The Trump campaign has attacked Kamala Harris for laughing a lot, mocking her in memes and floating the nickname “Laffin’ Kamala” (easily the worst of Mr. Trump’s monikers for his opponents to date). But the gambit backfired badly, drawing attention to how Mr. Trump himself never seems to laugh, while Tim Walz, Ms. Harris’s running mate, touted Ms. Harris for “bringing back the joy.”
When Mr. Walz took a shot at JD Vance, his Republican counterpart, by obliquely referencing a viral joke about Mr. Vance’s relationship to (and with) couches, some pundits reacted with shock. But the tactic showed a Democratic ticket that’s willing to, well, make a real joke. The Harris campaign is also leaning into memes, embracing the idea that “Kamala is brat,” a slang term roughly meaning a little “messy” and popularized by the singer Charli XCX.
The Democrats have been many things over the last few decades, but funny has rarely been one of them. Now liberals are having fun and the MAGA movement that Trump commands is, for the moment, in a defensive, resentful crouch.

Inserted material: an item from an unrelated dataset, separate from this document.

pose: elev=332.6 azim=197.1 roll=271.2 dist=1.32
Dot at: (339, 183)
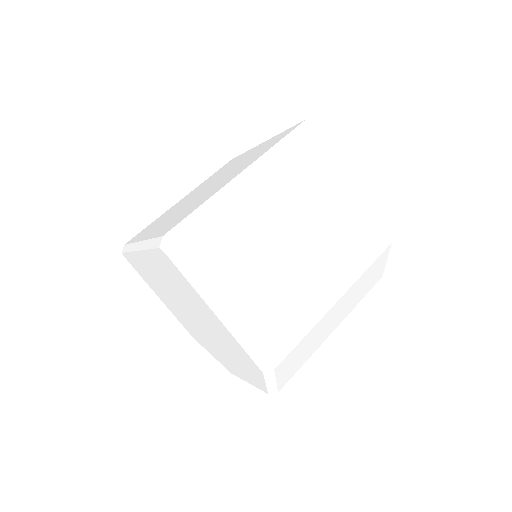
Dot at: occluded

The advantage of wit is that it allows you to pivot, to change the subject, to be nimble and to dazzle your audience, all while giving it the impression that you’re in full control. Mr. Trump once had that power. But when reporters recently asked him whether he would ban the early-stage abortifacient mifepristone, his answer wasn’t witty — it was so garbled that it was hard to write headlines about. Irony can often be hard to distinguish from incomprehensibility, and Mr. Trump too often crosses that divide.
Losing a step doesn’t mean you’re finished, in comedy or in politics. Mr. Trump has returned to his favored comedy platform, Twitter (now X), so we’ll see if he can return to form. For now, pollsters may not capture exactly the role that humor is playing in our political preferences. But losing the humor advantage has made Mr. Trump seem directionless, listless and vulnerable. The energy that humor provides is now invigorating his opponents, who are looking to laugh him off the stage.